Alan Calvert: "The average weight-lifter trains from 15 to 30 minutes every day ...
"Most professional lifters train only for a short time every day. Some lifters only train three or four times a week. A total of two hours' time each week is enough to keep a man in the highest possible condition, and it is also enough to develop a novice from a totally undeveloped condition into a perfect Hercules." (4)
"Experience has taught us that the best results from heavy bar-bell exercise is obtained by the pupil exercising every other day; that is, seven times in two weeks." (5)
W.A. Pullum: "Relative to the question of how often a man should practise, there is no hard and fast rule, some finding a regular daily programme produce the best results, others discovering they do better by missing a practice now and then. Generally speaking, a rest from training once a week invigorates a man. And later, as the work becomes more exacting, it may pay to observe this rest interval even more frequently." (7)
Edgar Mueller: "The number of training sessions per week varied during Goerner's career. Between the years 1905 and 1913 he trained usually five times per week, with two days of complete rest ... During this same period (1905 to 1913) there were also periods when Hermann trained daily. After the end of World War I, from 1919 to 1921, Goerner trained on an average four times per week ...
"During Hermann Goerner's professional career -- from 1921 onwards -- he practiced daily with the weights. After the age of 40, when not professionally engaged, he trained three times weekly ... usually Tuesdays and Fridays in the evening and on Sunday mornings.
"Each training session averaged two hours when performed [inside the gym], and when training in the open air it would vary between three and four hours -- sometimes even longer." (8)
George Hackenschmidt: "As a principal rule I should stipulate for regularity of training ... Hence it is advisable to exercise as nearly as possible at the same hour every day...
"The exercises should not exceed one quarter of an hour at the commencement, and should only be increased by five minutes in a few months. Afterwards, about thirty minutes are fully sufficient to the acquisition and preservation of strength and endurance.
"... I recommend my readers to map out a certain plan, according to which they exercise all the muscle groups twice on three or four days every week, or on six days if time allows.
"... If it is intended to further increase [strength], one should begin to train once or twice per week ... with heavier weights ... [A]nd on such days avoid part, if not all, ordinary exercises." (3)

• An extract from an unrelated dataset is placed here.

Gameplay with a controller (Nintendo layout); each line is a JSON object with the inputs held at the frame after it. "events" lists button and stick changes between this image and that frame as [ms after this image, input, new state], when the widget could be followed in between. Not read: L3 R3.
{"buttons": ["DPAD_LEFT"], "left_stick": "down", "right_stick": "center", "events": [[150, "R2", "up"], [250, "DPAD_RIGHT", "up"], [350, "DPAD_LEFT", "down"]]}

Arthur Saxon: "It is really impossible for me to prescribe special exercises with fixed time limits for same, and fixed days for each individual ... as we are all possessed of different constitutions and staminal power, but roughly speaking it will be found correct in most instances to practice twice per week ...
"On the days when you do not practise with heavy weights you might try a few movements with a heavy pair of dumb-bells from 10 to 30lbs. in weight, according to your strength and development. Add to this your favourite sports, such as cycling, wrestling, swimming, or what not, and the weight-lifting practices, and you should be doing quite sufficient work to not only keep you fit but to bring you to the top of the tree ...
"The advanced lifter would make his two practices per week suffice, he need not do even the heavy dumb-bell exercises I have referred to." (1)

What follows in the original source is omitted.